Zika may be causing panic across Latin America but you wouldn’t have known it in Copacabana, where 30,000 bronzed beauties paraded down Avenida Atlantica at 10am on a Saturday morning. Hips were shaking, horns were blaring and there wasn’t a whiff of Deet in the air.  

In fact, the only passing reference to the crisis I noticed was a fellow reveller dressed as a mosquito, a move encouraged by charities to raise awareness. I, meanwhile, opted for a purple sparkly skirt. Well, when in Rio ...

Events were decidedly more serious in the weeks prior to carnival. Heavily criticised for its sluggish, lacklustre reaction, the government of Brazil, which could lose up to £5bn in tourism revenue, swooped into action. “We won the war against yellow fever and we’re going to win the war against Zika,” declared President Dilma Rousseff. And the open-air, 90,000 capacity Sambadrome, where the city’s big samba schools battle it out to be crowned the carnival victor, was swiftly fumigated. Even the military was drafted in, with 200,000 troops deployed to do battle with Zika by handing out  leaflets on the “crisis”, complete with its own hashtag (#ZikaZero).

Brazil declares war on Zika virus

With the virus being blamed for a spike in microcephaly in unborn babies, the World Health Organization has advised pregnant women against travel to the region. Expectant mothers are right to stay away but the risk to other travellers remains proportionately low. 

That doesn’t stop people worrying, though. My friend and carnival companion, Rebecca, called me days before our departure in a state of mild panic. Was it safe for her to go? However, once we were on the ground, in the hills of arty Santa Teresa and on the shores of Ipanema, where the samba played loudly and the caipirinhas flowed freely, Zika was not even a distant concern. 

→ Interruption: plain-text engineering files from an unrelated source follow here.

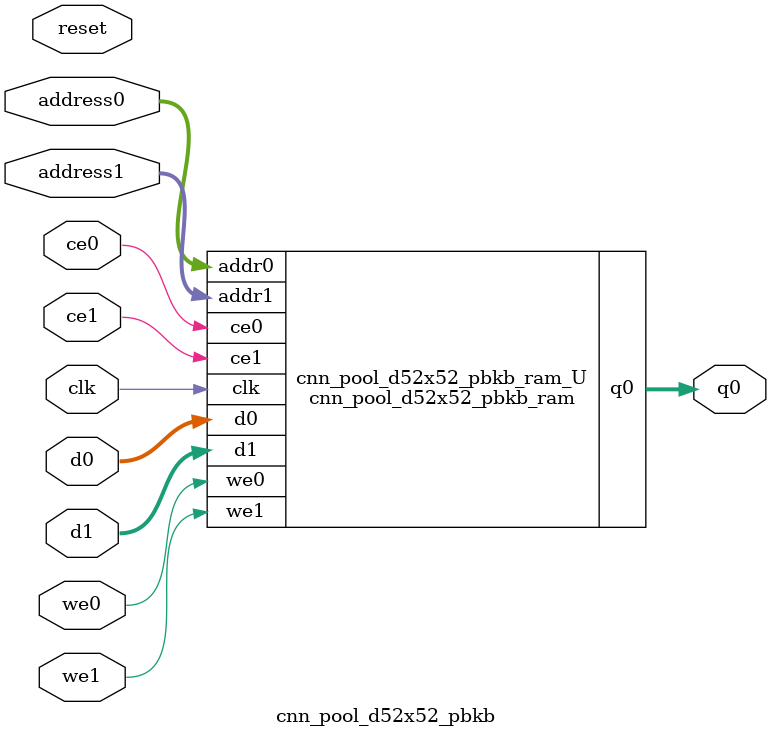
<source format=v>

`timescale 1 ns / 1 ps
module cnn_pool_d52x52_pbkb_ram (addr0, ce0, d0, we0, q0, addr1, ce1, d1, we1,  clk);

parameter DWIDTH = 32;
parameter AWIDTH = 6;
parameter MEM_SIZE = 52;

input[AWIDTH-1:0] addr0;
input ce0;
input[DWIDTH-1:0] d0;
input we0;
output reg[DWIDTH-1:0] q0;
input[AWIDTH-1:0] addr1;
input ce1;
input[DWIDTH-1:0] d1;
input we1;
input clk;

(* ram_style = "block" *)reg [DWIDTH-1:0] ram[0:MEM_SIZE-1];




always @(posedge clk)  
begin 
    if (ce0) 
    begin
        if (we0) 
        begin 
            ram[addr0] <= d0; 
            q0 <= d0;
        end 
        else 
            q0 <= ram[addr0];
    end
end


always @(posedge clk)  
begin 
    if (ce1) 
    begin
        if (we1) 
        begin 
            ram[addr1] <= d1; 
        end 
    end
end


endmodule


`timescale 1 ns / 1 ps
module cnn_pool_d52x52_pbkb(
    reset,
    clk,
    address0,
    ce0,
    we0,
    d0,
    q0,
    address1,
    ce1,
    we1,
    d1);

parameter DataWidth = 32'd32;
parameter AddressRange = 32'd52;
parameter AddressWidth = 32'd6;
input reset;
input clk;
input[AddressWidth - 1:0] address0;
input ce0;
input we0;
input[DataWidth - 1:0] d0;
output[DataWidth - 1:0] q0;
input[AddressWidth - 1:0] address1;
input ce1;
input we1;
input[DataWidth - 1:0] d1;



cnn_pool_d52x52_pbkb_ram cnn_pool_d52x52_pbkb_ram_U(
    .clk( clk ),
    .addr0( address0 ),
    .ce0( ce0 ),
    .d0( d0 ),
    .we0( we0 ),
    .q0( q0 ),
    .addr1( address1 ),
    .ce1( ce1 ),
    .d1( d1 ),
    .we1( we1 ));

endmodule


</source>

Carnival has ended for another year but just like the cachaca-fuelled hangovers, a big question lingers. Is the party over for the world’s most fun-loving nation? Over sundowners on Copacabana Beach, I talked to British expatriate journalist Beth McLoughlin. Dressed as Wonder Woman and clutching a caipirinha, she spoke candidly. “Zika could not have come at a worse time. Olympic ticket sales are slow and the country is in the middle of a recession, but carnival proves that no matter the chaos, Brazilians know how to throw a party.”

Indeed, and as another big occasion looms, cariocas will welcome the sporting elite to the “Marvellous City” in just a few months’ time.